──────── Extract to read ────────
# Bihar Web Scrapping

In [15]:
pip install selenium

Note: you may need to restart the kernel to use updated packages.


In [16]:
pip install webdriver-manager

Collecting webdriver-manager
  Downloading webdriver_manager-3.7.1-py2.py3-none-any.whl (25 kB)
Collecting python-dotenv
  Downloading python_dotenv-0.20.0-py3-none-any.whl (17 kB)
Installing collected packages: python-dotenv, webdriver-manager
Successfully installed python-dotenv-0.20.0 webdriver-manager-3.7.1
Note: you may need to restart the kernel to use updated packages.


### Working on Button Pagination

In [37]:
from selenium import webdriver
from selenium.webdriver.common.by import By
from selenium.webdriver.common.action_chains import ActionChains
from selenium.webdriver.support.ui import WebDriverWait  # Import WebDriverWait
from selenium.webdriver.support import expected_conditions as EC  # Import expected conditions
import time



# Set up the Selenium WebDriver
driver = webdriver.Chrome(executable_path='./chrome_driver/chromedriver.exe')
url = "https://vidhansabha.bihar.gov.in/Knowyourmla.html"
driver.get(url)

# Function to handle pagination
def handle_pagination():
    while True:
        try:
            # Find the current and next buttons
            next_button = driver.find_element(By.ID, "example_next")
            current_page = driver.find_element(By.CSS_SELECTOR, ".paginate_button.current")
            
            print(f"Current page: {current_page.text}")
            
            # Perform actions on the current page if needed
            # Scrape data or perform specific tasks here
            
            # Check if the 'Next' button is disabled
            if "disabled" in next_button.get_attribute("class"):
                print("Reached the last page.")
────────
**Requirement**
Carry on the Bihar web scraping notebook above from its last line.
──────── Material shown ────────
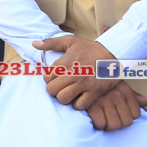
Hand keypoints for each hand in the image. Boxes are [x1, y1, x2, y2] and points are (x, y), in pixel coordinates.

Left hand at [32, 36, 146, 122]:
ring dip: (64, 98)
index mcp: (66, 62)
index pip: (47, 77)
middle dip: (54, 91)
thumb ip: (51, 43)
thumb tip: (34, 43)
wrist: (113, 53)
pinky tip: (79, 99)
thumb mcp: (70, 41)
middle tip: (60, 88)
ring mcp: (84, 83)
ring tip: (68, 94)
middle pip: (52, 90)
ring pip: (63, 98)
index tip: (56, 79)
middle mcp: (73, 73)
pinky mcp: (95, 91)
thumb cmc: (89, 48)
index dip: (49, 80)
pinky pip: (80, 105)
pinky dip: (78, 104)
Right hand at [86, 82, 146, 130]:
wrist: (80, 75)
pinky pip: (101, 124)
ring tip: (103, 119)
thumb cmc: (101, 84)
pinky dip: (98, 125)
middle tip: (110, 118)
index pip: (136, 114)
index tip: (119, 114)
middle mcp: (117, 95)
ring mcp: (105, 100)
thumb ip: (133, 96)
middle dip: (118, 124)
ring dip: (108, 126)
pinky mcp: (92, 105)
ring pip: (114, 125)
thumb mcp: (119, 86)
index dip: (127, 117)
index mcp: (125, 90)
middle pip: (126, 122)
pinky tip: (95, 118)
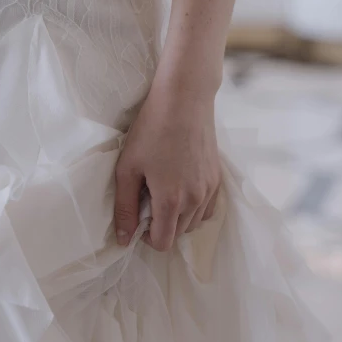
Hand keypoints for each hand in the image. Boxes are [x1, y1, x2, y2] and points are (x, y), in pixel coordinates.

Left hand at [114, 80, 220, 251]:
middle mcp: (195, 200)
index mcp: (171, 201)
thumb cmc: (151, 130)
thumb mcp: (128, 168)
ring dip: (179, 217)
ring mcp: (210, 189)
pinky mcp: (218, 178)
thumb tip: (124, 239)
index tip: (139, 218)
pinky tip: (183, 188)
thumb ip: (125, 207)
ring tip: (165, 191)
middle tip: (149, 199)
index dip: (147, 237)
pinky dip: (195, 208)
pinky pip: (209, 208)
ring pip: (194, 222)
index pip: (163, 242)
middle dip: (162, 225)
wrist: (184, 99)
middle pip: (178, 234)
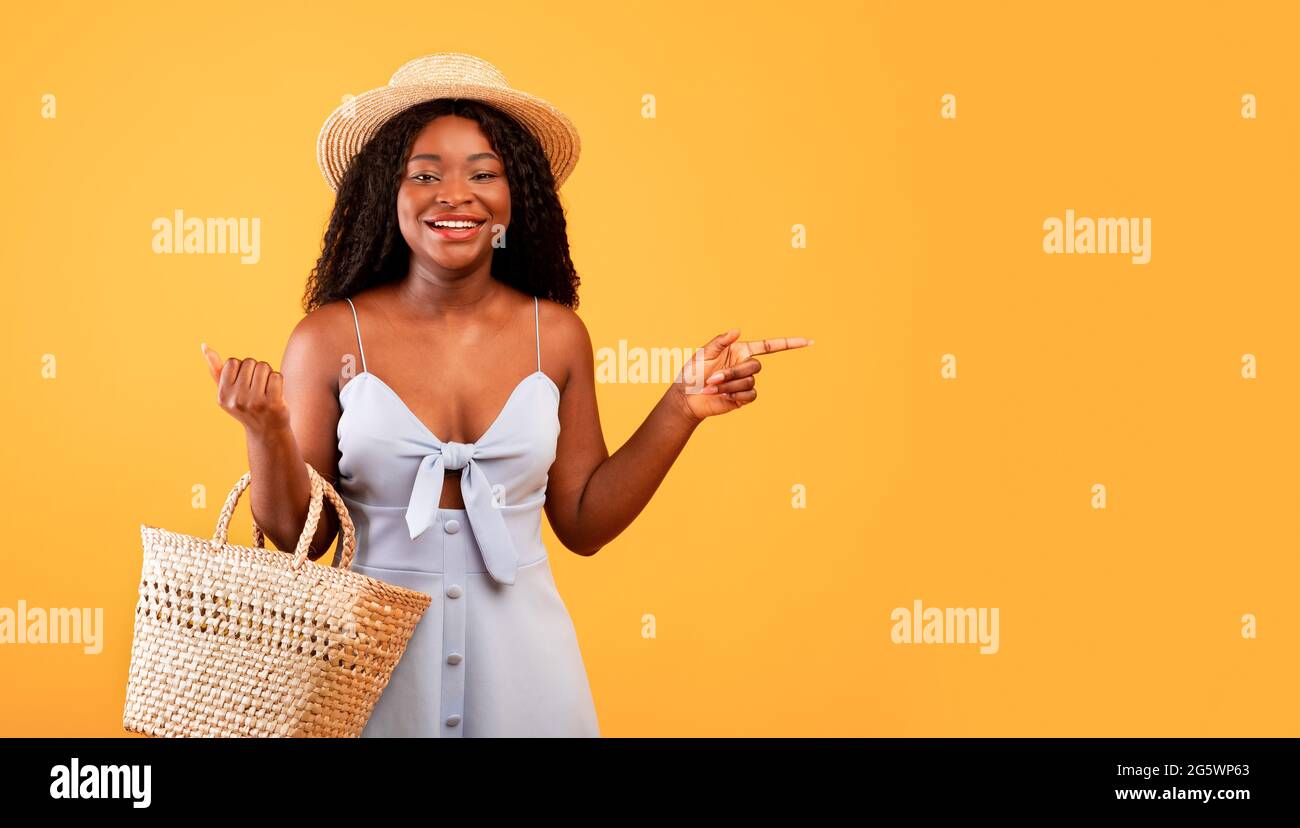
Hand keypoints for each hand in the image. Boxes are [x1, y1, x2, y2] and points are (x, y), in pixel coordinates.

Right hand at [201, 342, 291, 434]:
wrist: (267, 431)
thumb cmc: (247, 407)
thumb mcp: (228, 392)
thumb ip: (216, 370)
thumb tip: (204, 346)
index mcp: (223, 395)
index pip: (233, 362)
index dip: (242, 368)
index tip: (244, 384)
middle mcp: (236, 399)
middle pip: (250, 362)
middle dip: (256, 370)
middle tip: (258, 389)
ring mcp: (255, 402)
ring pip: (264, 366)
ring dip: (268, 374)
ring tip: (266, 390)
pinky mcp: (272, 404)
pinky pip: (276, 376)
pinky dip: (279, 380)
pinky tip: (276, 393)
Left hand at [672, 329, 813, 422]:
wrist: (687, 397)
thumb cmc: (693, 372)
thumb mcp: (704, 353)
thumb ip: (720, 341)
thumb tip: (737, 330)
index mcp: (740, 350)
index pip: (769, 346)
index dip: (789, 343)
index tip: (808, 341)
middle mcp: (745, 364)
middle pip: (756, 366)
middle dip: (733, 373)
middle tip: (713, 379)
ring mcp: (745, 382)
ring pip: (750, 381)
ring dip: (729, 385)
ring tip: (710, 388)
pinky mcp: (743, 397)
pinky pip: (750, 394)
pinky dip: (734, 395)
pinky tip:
────────
**Result for this task**
                break
            
            # Scroll to the next button to ensure visibility
            ActionChains(driver).move_to_element(next_button).perform()
            
            # Click the next button
            next_button.click()
            print("Clicked 'Next' button.")
            
            # Wait for the page to load
            WebDriverWait(driver, 10).until(
                EC.staleness_of(current_page)  # Wait until the current page element becomes stale
            )
        except Exception as e:
            print(f"Error handling pagination: {e}")
            break

# Call the function to iterate through pagination
handle_pagination()

# Close the browser
driver.quit()

Current page: 1
Clicked 'Next' button.
Current page: 2
Clicked 'Next' button.
Current page: 3
Clicked 'Next' button.
Current page: 4
Clicked 'Next' button.
Current page: 5
Clicked 'Next' button.
Current page: 6
Clicked 'Next' button.
Current page: 7
Clicked 'Next' button.
Current page: 8
Clicked 'Next' button.
Current page: 9
Clicked 'Next' button.
Current page: 10
Clicked 'Next' button.
Current page: 11
Clicked 'Next' button.
Current page: 12
Clicked 'Next' button.
Current page: 13
Clicked 'Next' button.
Current page: 14
Clicked 'Next' button.
Current page: 15
Clicked 'Next' button.
Current page: 16
Clicked 'Next' button.
Current page: 17
Clicked 'Next' button.
Current page: 18
Clicked 'Next' button.
Current page: 19
Clicked 'Next' button.
Current page: 20
Clicked 'Next' button.
Current page: 21
Clicked 'Next' button.
Current page: 22
Clicked 'Next' button.
Current page: 23
Clicked 'Next' button.
Current page: 24
Clicked 'Next' button.
Current page: 25
Reached the last page.


### Combining Data Extractor with Pagination

In [44]:
from selenium import webdriver
from bs4 import BeautifulSoup
import pandas as pd

# Set up the Selenium WebDriver
driver = webdriver.Chrome(executable_path='./chrome_driver/chromedriver.exe')
url = "https://vidhansabha.bihar.gov.in/Knowyourmla.html"
driver.get(url)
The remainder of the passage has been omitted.